ある日の晩、ふたりで自転車を押して歩いている時、孝一から告白された。しかし、それからのふたりの関係性に目立った発展はなく、時が流れて行っただけなのだ。恋人と呼ぶには、かけ離れていた。

「側室の話し、これはね、孝一から聞いたの」えっ?とあおいは、目を大きく開いた。

「そうなるだろうと感じていたらしいけど、少しショックだったって言ってたわよ」

「どこで聞いたの?」

「末盛城の城下町を散策していた時に声を掛けられて、それが孝一なんだもん、びっくり」

智香は袂を上げて、涙を拭いた。智香によると、城下で孝一に声を掛けられた後、厄介になっている、ねねの長屋へ孝一を誘ったらしい。そこで、これまでの経緯を語り合った。するとそこに秀吉がねねを訪ねて来た。孝一を気に入った秀吉が、信長の馬周衆に推薦、見事に抜擢されという。現在、信長の傍で働いているというのだから驚いた。
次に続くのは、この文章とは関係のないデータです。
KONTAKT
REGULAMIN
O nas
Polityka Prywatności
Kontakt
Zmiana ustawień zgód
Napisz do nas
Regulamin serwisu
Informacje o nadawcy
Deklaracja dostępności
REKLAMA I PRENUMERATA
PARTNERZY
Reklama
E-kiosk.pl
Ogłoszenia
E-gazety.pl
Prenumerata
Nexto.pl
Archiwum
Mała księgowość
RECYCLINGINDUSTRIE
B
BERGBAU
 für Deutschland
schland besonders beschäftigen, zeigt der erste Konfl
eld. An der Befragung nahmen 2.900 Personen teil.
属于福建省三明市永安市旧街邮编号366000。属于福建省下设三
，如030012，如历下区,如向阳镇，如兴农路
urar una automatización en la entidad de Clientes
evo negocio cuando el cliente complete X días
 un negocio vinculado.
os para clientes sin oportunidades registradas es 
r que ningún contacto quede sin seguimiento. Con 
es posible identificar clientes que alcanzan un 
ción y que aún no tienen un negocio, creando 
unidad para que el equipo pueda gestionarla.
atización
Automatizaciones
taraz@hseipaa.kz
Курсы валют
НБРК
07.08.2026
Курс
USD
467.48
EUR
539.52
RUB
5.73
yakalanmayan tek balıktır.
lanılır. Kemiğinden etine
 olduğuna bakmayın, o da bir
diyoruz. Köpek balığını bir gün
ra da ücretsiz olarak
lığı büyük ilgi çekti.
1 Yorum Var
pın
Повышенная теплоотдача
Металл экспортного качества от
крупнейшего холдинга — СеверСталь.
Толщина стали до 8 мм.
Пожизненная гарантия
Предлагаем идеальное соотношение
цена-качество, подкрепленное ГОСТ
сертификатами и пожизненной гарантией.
まさか、信長の馬回衆だったとは、あまりの驚愕に、あおいは声も出せないでいた。

「それでね、もう別れてるから良いと思うのだけど、孝一、一人暮らしじゃないのよ」

智香は言いづらそうに、正座の尻をもじもじさせている。

「誰かと、一緒に暮らしているってこと」

女だという事はわかった。子供の頃から孝一は良くモテたし、当時からあおいの他にも、女の存在が見え隠れしていたから。

「おんな?」

「うん」と頷いて、智香は上目遣いであおいを見た。そして

「遥」といった。

「あっそう」

遥と、孝一の関係は、前々からおかしいと感じていたので、驚く程、冷静に聞いた。

「割とすぐに一緒に住みはじめたみたい」

だからか

心でつぶやき、掌を拳で打った。孝一と会った時、遥の存在を、曖昧にしていた事の謎が解けた。

「遥は何をしているの?」

「侍女よ、ここの」

「えー!」

自分の声に驚いて、口を両手で塞いだ。

「知らないわよ、わたし」口を塞いだままであおいはいった。

「知らなくて当然。わたしと遥、きょうから清州城の勤務スタートだから」

「ねえねえ」

あおいは、足を崩して、智香の耳元に口を近づけた。

「遥も、わたしの侍女じゃないよね」

「違う違う、普通の侍女」

「ふっ普通の侍女」

遥は苦手だった。あおいは良かったと胸を撫でおろし、

「ところで、どうやって侍女になったの?面接とか、募集とかあるの?」

「待って、待って」と智香は、膝立ちになるあおいの両肩を持って座らせた。

「募集はないよ。面接もなかった。わたしも遥も、ねね様の口利きだから」

「そうなんだあ、そっか、4人が一緒になったんだね」

「そう、一緒になれたんだよ」

あおいは、体育座りさながらに膝を抱えた。智香もそれに習って、並んで座った。

初夏の穏やかな日差しが、ふたりをやさしく包んでいた。そこは、これからの恐ろしい試練の日々を、微塵も感じさせない空間だった。